Faz inteiro sentido: depois de falir o País em 2011 e de reconhecer o seu singular modo de vida com o dinheiro do “amigo”, os portugueses estariam dispostos a levá-lo em ombros para Belém, a título de agradecimento pelos serviços prestados.
Aliás, essa homenagem não se esgota em 2016; em 2026, quando Marcelo se despedir do povo, não é de excluir que a pátria corrija a injustiça, devolvendo a Sócrates o que era seu por direito.
Nos últimos anos, a propósito de Donald Trump ou Jair Bolsonaro, o mundo debateu furiosamente as fake news e o conceito bizantino de “pós-verdade”: segundo a opinião douta, os populistas mais furibundos corrompiam as democracias ao produzirem “factos alternativos” que, no limite, criavam uma outra realidade.
Admito que sim.

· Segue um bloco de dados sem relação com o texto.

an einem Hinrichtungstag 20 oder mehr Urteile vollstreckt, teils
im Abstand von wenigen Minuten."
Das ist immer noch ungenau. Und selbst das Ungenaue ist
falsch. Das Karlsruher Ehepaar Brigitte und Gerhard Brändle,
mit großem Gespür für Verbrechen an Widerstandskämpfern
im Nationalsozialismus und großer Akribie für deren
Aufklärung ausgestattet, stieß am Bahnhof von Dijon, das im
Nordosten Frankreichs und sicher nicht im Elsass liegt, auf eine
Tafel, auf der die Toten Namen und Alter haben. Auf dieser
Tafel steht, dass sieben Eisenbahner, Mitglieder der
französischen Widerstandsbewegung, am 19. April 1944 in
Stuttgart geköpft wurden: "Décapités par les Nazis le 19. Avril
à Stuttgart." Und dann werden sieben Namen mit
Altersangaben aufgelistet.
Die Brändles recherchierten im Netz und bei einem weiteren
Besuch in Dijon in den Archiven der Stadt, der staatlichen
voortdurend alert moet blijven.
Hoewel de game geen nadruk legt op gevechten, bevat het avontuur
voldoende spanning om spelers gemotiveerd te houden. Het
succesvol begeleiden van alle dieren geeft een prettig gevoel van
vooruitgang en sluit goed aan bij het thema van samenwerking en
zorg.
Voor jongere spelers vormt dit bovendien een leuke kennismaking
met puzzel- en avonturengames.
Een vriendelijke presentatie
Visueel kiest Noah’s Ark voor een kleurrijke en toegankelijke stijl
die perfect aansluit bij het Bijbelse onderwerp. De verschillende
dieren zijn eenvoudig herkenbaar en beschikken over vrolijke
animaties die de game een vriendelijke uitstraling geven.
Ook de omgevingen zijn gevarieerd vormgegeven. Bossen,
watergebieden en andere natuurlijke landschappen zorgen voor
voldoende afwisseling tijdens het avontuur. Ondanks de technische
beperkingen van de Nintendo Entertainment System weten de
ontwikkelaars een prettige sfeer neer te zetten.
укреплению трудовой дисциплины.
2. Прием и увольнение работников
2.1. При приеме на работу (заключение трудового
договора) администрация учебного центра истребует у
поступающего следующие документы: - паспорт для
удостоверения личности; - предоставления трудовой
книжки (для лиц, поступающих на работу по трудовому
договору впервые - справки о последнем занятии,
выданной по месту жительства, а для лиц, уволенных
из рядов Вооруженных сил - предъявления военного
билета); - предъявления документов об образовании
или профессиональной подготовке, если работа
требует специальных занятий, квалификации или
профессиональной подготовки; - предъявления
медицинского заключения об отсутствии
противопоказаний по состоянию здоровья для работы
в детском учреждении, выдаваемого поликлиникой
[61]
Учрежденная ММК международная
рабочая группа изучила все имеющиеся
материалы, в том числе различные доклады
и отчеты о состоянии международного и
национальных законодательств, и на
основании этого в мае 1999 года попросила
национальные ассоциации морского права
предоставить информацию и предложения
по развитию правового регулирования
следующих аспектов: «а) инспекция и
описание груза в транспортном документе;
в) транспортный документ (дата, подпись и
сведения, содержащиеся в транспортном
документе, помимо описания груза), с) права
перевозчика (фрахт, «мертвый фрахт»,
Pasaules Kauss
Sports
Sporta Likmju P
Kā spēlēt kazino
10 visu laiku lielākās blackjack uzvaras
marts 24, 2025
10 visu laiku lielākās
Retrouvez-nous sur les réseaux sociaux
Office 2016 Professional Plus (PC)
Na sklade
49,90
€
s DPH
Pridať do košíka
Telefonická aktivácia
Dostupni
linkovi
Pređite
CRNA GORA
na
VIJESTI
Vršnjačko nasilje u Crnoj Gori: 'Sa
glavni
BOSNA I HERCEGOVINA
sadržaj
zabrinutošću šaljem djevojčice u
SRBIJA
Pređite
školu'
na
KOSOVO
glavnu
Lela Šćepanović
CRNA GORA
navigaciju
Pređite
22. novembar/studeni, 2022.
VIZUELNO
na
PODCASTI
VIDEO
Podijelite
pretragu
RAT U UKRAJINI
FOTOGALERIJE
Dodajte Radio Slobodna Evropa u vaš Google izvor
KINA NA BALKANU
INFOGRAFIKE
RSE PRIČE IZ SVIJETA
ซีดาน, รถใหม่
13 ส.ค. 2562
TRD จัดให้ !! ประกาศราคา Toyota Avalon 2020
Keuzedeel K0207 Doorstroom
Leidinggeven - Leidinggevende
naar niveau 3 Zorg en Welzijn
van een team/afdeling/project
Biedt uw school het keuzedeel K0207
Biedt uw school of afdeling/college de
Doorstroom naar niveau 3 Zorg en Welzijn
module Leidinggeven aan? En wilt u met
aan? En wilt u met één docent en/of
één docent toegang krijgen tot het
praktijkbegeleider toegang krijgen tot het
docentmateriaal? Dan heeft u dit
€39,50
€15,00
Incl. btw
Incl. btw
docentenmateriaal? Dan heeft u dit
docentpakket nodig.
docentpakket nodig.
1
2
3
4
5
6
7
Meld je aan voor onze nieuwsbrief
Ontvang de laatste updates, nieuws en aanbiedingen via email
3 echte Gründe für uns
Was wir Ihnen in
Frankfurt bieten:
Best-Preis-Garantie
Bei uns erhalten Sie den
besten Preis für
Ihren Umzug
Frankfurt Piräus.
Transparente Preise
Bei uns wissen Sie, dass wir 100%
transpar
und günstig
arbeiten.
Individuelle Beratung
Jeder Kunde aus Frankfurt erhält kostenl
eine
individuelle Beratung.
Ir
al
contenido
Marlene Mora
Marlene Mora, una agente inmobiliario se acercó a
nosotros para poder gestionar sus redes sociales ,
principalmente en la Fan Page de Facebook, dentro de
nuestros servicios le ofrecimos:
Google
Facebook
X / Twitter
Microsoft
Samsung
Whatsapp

Mas também admito que Trump ou Bolsonaro são amadores quando comparados com a imaginação romanesca do nosso José. Anda este homem a perseguir moinhos de vento quando o seu futuro está claramente na ficção. Assim ele encontre quem a escreva.
APRENDE-SE MUITO
com decisões instrutórias. Eu, por exemplo, desconhecia que era possível sonegar dinheiro ao Fisco desde que o mesmo fosse ilegal. Se me tivessem dito, não andaria a incriminar-me todos os anos com o suor do meu trabalho.
Mas revelador foi saber que o prazo de prescrição do crime de corrupção, segundo acórdão do Tribunal Constitucional de 2019, começa a contar quando há uma promessa de dinheiro – e não com a entrega do dito.
Já podiam ter avisado: estamos em 2021 e o meu email é público. Façam lá as vossas promessas e voltamos a ver-nos daqui a uns anos, para eu levantar a mala.
O mesmo vale para um empresário ou banqueiro com interesses obscuros: é começar desde já a semear promessas entre as “jotas” partidárias. A colheita fica para depois.
URSULA VON DER LEYEN
foi a Istambul e, na hora da fotografia, foi enxotada para o sofá. As cadeiras eram só para homens – o sultão local e um rapaz chamado Michel, que desconheço. É o sofagate, disseram os atentos, e eu acredito. Embora gostasse de acrescentar que ficar no sofá pode não ser inteiramente mau: em matéria de tratamento das mulheres, desconfio que o Islão é capaz de muito pior.
Verdade que estas coisas não podem ser ditas por aí e eu só posso imaginar algumas cabeças progressistas confrontadas com o fenómeno: o Ocidente é o poço da corrupção moral e existencial dos povos; o Outro, o exótico, o não ocidental é detentor de uma autenticidade incorrompida – ou, vá lá, só corrompida pelo colonialismo branco, cristão e patriarcal.
Ao mesmo tempo, algumas dessas cabeças acreditam que a história da humanidade é a história de um longo “feminicídio”. Pelo menos, no Ocidente, já que o Outro, o exótico, o não ocidental sempre devotou às donzelas uma deferência cândida.
Até que surge a cena: o Outro, o exótico, o não ocidental, a tratar a mulher como já ninguém a trata nas altas chancelarias da Europa, só para mostrar quem manda. Como será o funcionamento interior, neuronal, de muitas cabeças progressistas? Se elas condenam o turco, condenam o exótico. Se elas defendem a donzela, ofendem a sensibilidade do Outro. Dê por onde der, só estão a cavar o buraco.
Ninguém disse que esta vida era fácil.